Regime IVA ordinario sempre ammesso per gli apparecchi da gioco
In relazione agli apparecchi e ai congegni per il gioco lecito, il regime forfetario previsto dall’art. 14-bis del DPR 640/72 riguarda sia l’imposta sugli intrattenimenti (ISI) che l’IVA, le quali sono equiparate dalla legge per le modalità di riscossione. Tuttavia, le due imposte restano autonome e, pertanto, al soggetto passivo è sempre consentito optare per l’applicazione del regime ordinario dell’IVA ex art. 74 comma 6 del DPR 633/72, anche attraverso comportamenti concludenti.
Si tratta del principio di diritto sancito dalla Cassazione nell’ordinanza n. 18291, depositata il 6 giugno.

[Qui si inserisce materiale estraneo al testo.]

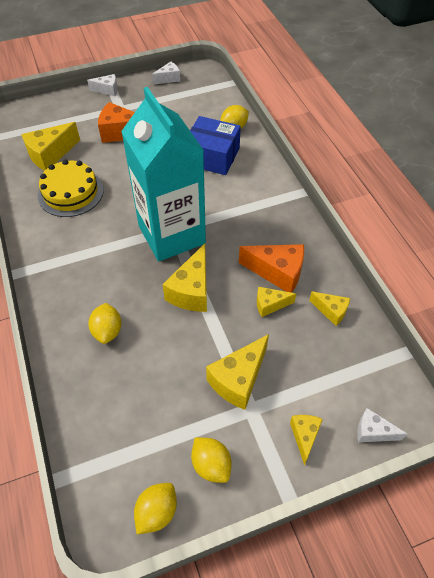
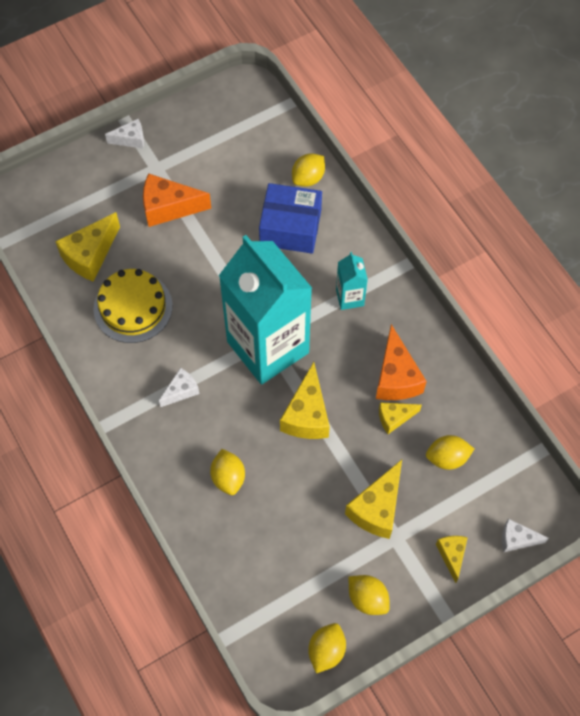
camera: 10 degrees left, 10 degrees up
white cheese [152,61,180,84] -> white cheese moved to [159,367,199,407]
orange cheese [239,244,304,293] -> orange cheese turned 75 degrees clockwise [376,324,427,400]
yellow cheese [309,291,350,326] -> none
none -> turquoise carton [336,252,368,310]
none -> yellow lemon [426,435,474,470]

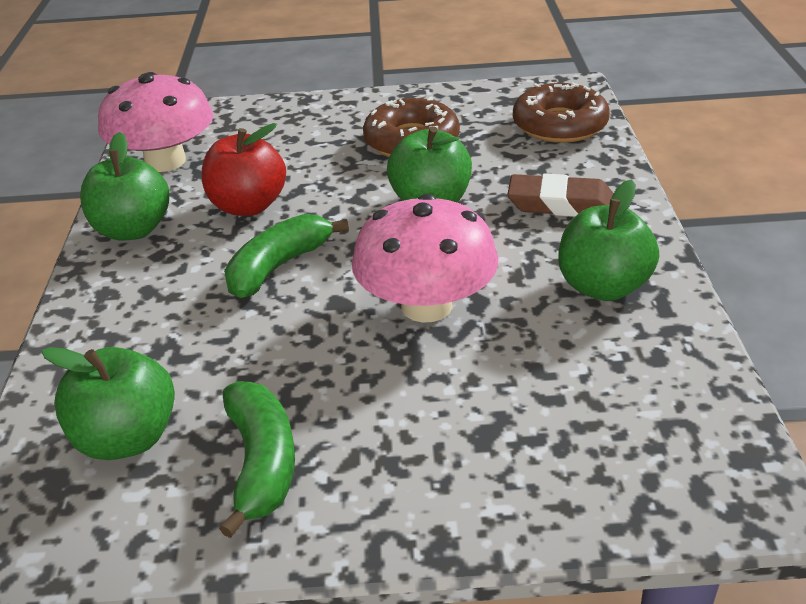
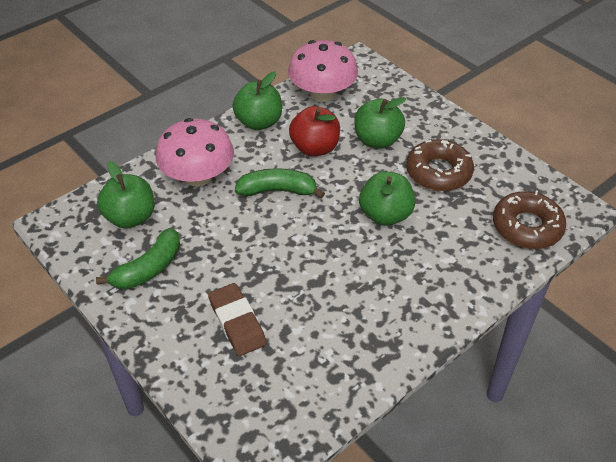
camera: 50 degrees right, 10 degrees up
pink mushroom [352,194,498,323] -> pink mushroom moved to [156,118,234,186]
brown eraser [507,174,614,217] -> brown eraser moved to [208,283,267,356]
green apple [558,179,659,301] -> green apple moved to [354,97,406,149]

L’art. 14-bis del DPR 640/72 stabilisce che, nel caso degli apparecchi e dei congegni per il gioco lecito, le imposte (ISI e IVA) sono determinate sulla base di un imponibile medio forfetario annuo e il pagamento è effettuato in un’unica soluzione.
Secondo i giudici di legittimità, però, la disciplina dell’IVA non può essere inscindibilmente collegata e condizionata da quella dell’ISI. Infatti, quest’ultima soggiace esclusivamente al diritto interno, mentre l’IVA è sottoposta a vincoli derivanti dalla disciplina unionale, la quale riconosce al soggetto passivo la possibilità di applicare l’imposta con il regime ordinario. Tale opzione può essere desunta anche da comportamenti concludenti.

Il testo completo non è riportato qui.